Data Analytics and AI
Migrating Analytics from SAS to Hadoop
Retail organization needed to migrate a system that generates a propensity score that indicates how likely are customers to buy protection agreements on the home appliances that they purchased from SAS to Hadoop in order to cut costs and be able to scale to the growing size of the datasets.
Client Challenges and Requirements
Propensity score is used by call centers and technicians who are in customers' homes for repair or installation to get an idea about pitching protection agreements.
- SAS was used to calculate this score using customer data, orders, agreements, last 50 years of data.
- High SAS license costs on DB2 database.
- SAS was slow because based on real-time transactional data; SAS provided information after the fact.
- SAS programs going over terabytes of data and taking too long to resolve mathematical model.
Bitwise Solution
Convert business logic that was written in SAS into Pig.
Source data related to customers, agreements and orders and transform it to fit analytics needs by going through 50 years of history to give score.
Take the mathematical model written for SAS by data scientists and re-write in Pig. Pig handles all ETL logic in concise steps using MapReduce.
Sourced all data, run Pig jobs, send scores to target interaction team. Use Mahout to identify.
Distribute processing on 500 node Hadoop cluster so that the entire analysis happens in a few minutes. Targeted analysis occurs over night so ready for technicians the following day.
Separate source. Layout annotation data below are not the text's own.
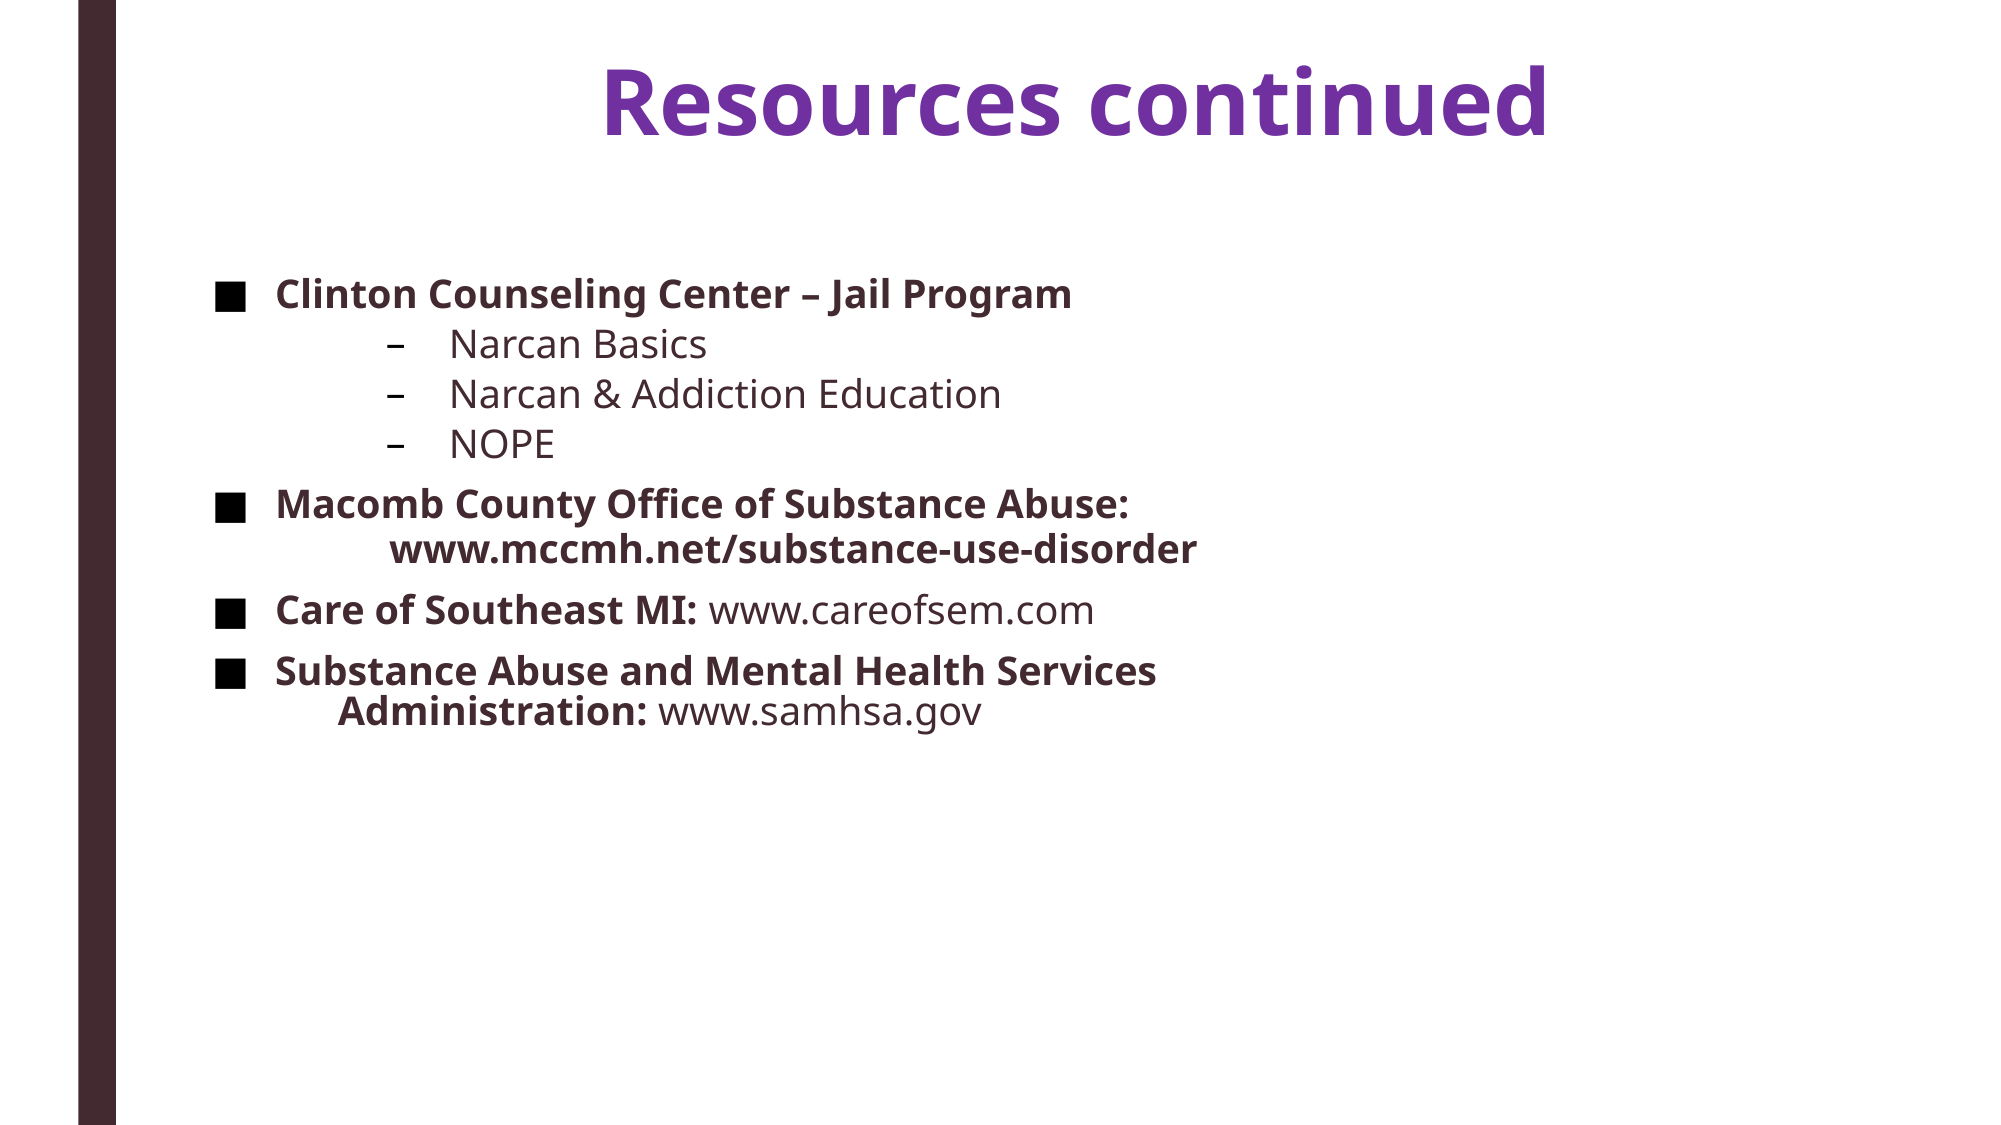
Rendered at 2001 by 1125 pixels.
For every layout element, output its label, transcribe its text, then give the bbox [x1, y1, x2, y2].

list Clinton Counseling Center – Jail Program Narcan Basics Narcan & Addiction Education NOPE Macomb County Office of Substance Abuse: www.mccmh.net/substance-use-disorder Care of Southeast MI: www.careofsem.com Substance Abuse and Mental Health Services Administration: www.samhsa.gov [196, 268, 1461, 857]
title Resources continued [151, 50, 2000, 173]
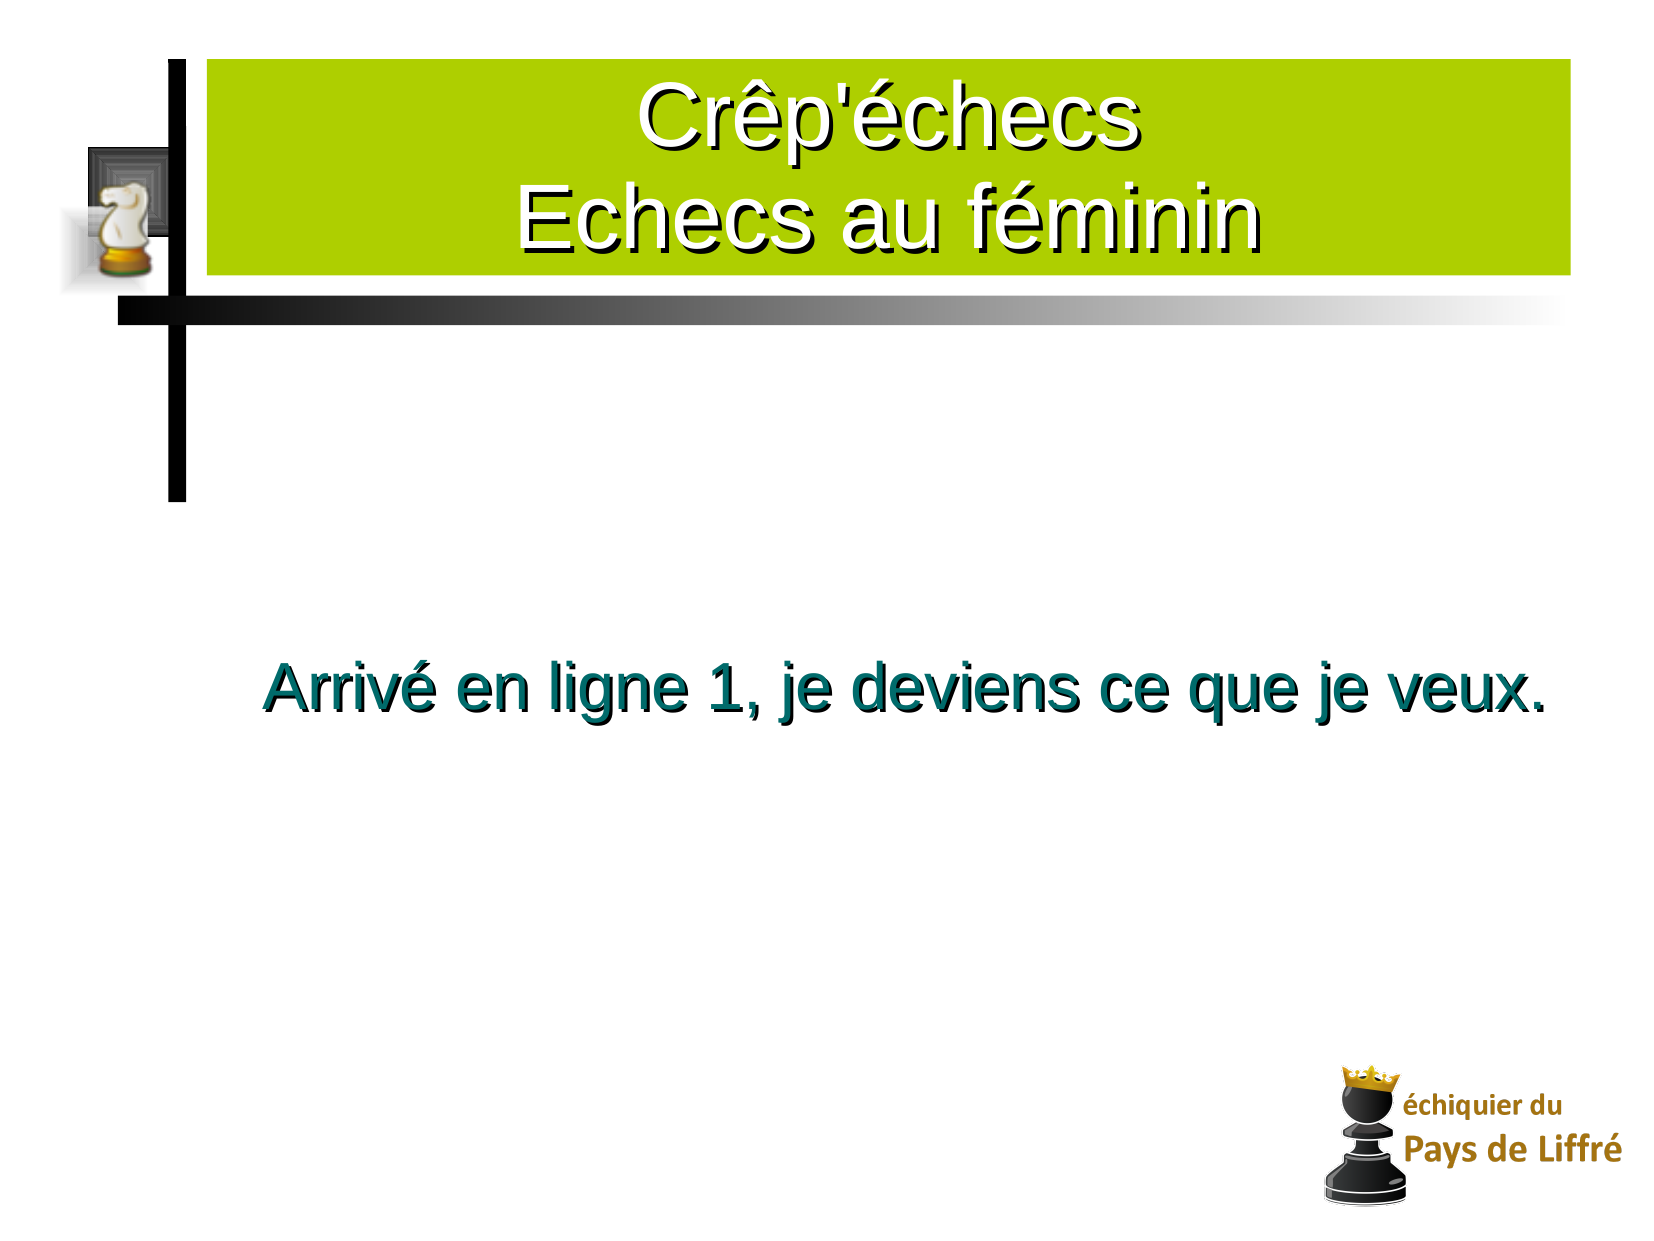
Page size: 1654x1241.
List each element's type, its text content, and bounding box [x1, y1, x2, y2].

picture [72, 177, 168, 282]
title Crêp'échecs Echecs au féminin [206, 59, 1571, 276]
picture [1323, 1060, 1624, 1211]
list Arrivé en ligne 1, je deviens ce que je veux. [206, 354, 1565, 1077]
SAS goes customer by customer. Hadoop goes by entire data set. This causes a change of mindset of how the data can be used.
Tools & Technologies We Used
Hadoop
MapReduce
Pig
Mahout
Key Results
Ability to provide technicians with propensity score information while they are in customers’ homes.
Change in mindset of how the data can be used compelled business to identify high cost SAS programs and convert to Pig.
Once the data is in Hadoop, it can be reused for other analysis.